At the National Tropical Weather Conference in South Padre Island, Texas on Friday, Ken Graham was awarded with the 2023 Robert and Joanne Simpson Award. The award is presented to individuals who have been “outstanding in actively working to further the science of tropical meteorology.” The National Tropical Weather Conference, considered the premier hurricane conference in the U.S., awards several honors each year at their event.
Graham is no stranger to the world of weather, especially tropical weather. He worked his way up through the ranks at the National Weather Service (NWS), mostly in field offices, starting at the ground level as a meteorology intern in 1994 at the weather forecast office in New Orleans. Before joining the National Hurricane Center, Graham served as the meteorologist-in-charge of the NWS New Orleans/Baton Rouge office for 10 years. He notably established two command centers in the wake of the Deepwater Horizon oil spill in 2010 that provided forecasts to help authorities make critical decisions in the five months following the spill. Graham also led the effort to support decision makers in Louisiana and Mississippi with services focused on expected impacts for hurricanes Gustav, Ike, Isaac, and during the historic 2017 season.
Prior to leading the New Orleans/Baton Rouge forecast office, Graham served as the systems operations division chief at NWS’ Southern Region headquarters in Fort Worth, Texas, where he led Hurricane Katrina recovery efforts. He also served as the meteorological service chief at NWS headquarters in Silver Spring, Maryland, and was the meteorologist-in-charge at the local forecast offices in Birmingham, Alabama, and Corpus Christi, Texas.
In April 2018 Graham was tasked to lead the National Hurricane Center, leading the nation through numerous hurricanes, including 30 named storms during the record-breaking 2020 hurricane season.
At the start of the 2022 Atlantic Hurricane Season in June, Graham was named the Director of the National Weather Service following the retirement of the former director, Louis Uccellini. Jaime Rhome, a Deputy Director, was made Acting Director. Last Monday, it was announced that Mike Brennan would lead the National Hurricane Center, allowing Rhome to return to his role as Deputy Director.
“Ken has the scientific integrity, trusted leadership, and communication prowess that will take the National Weather Service to even greater heights,” said NOAA Administrator Rick Spinrad, Ph.D. at the time of Graham’s latest appointment. “I have full confidence that he will help create a more weather- and climate-ready nation amid more extreme weather fueled by our changing climate.”
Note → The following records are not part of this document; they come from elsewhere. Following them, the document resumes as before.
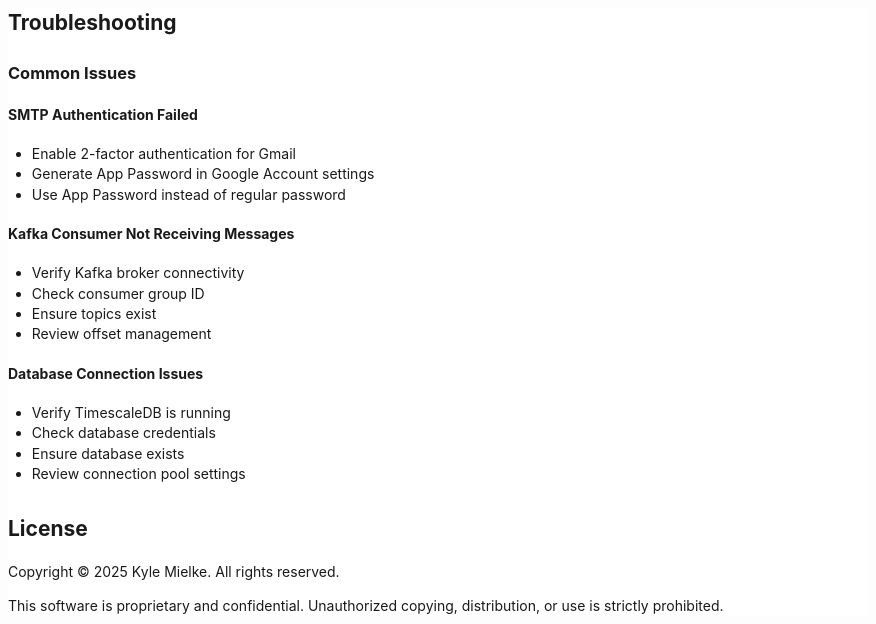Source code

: ## Troubleshooting

### Common Issues

#### SMTP Authentication Failed
- Enable 2-factor authentication for Gmail
- Generate App Password in Google Account settings
- Use App Password instead of regular password

#### Kafka Consumer Not Receiving Messages
- Verify Kafka broker connectivity
- Check consumer group ID
- Ensure topics exist
- Review offset management

#### Database Connection Issues
- Verify TimescaleDB is running
- Check database credentials
- Ensure database exists
- Review connection pool settings

## License

Copyright © 2025 Kyle Mielke. All rights reserved.

This software is proprietary and confidential. Unauthorized copying, distribution, or use is strictly prohibited.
Graham accepted his award during a video call on the last evening of the National Tropical Weather Conference in South Padre Island, Texas. While he was unable to attend the 2023 conference in-person this year, he has attended the last several years, representing the National Hurricane Center there. During the presentation of the award, Graham described the National Tropical Weather Conference as one of his favorite weather conferences.
The award is named in honor of Robert and Joanne Simpson, famous meteorologists who were dedicated to tropical weather. Robert Homer Simpson was the first director of the National Hurricane Research Project (NHRP) from 1955–1959 and the Director of the National Hurricane Center from 1967–1974.) He is perhaps most famous for the hurricane scale that carries his name and the scale’s co-developer, Herbert Saffir: the Saffir-Simpson Scale. His wife Joanne Simpson had an equally impressive career; as the first woman in the United States to receive a Ph.D. in meteorology,she taught and researched meteorology at numerous universities as well as the federal government. Joanne Simpson contributed to many areas of the atmospheric sciences, particularly in the field of tropical meteorology. She has researched hot towers, hurricanes, the trade winds, air-sea interactions, and helped develop the Tropical Rainfall Measuring Mission (TRMM) which is used to analyze precipitation from these potent storms.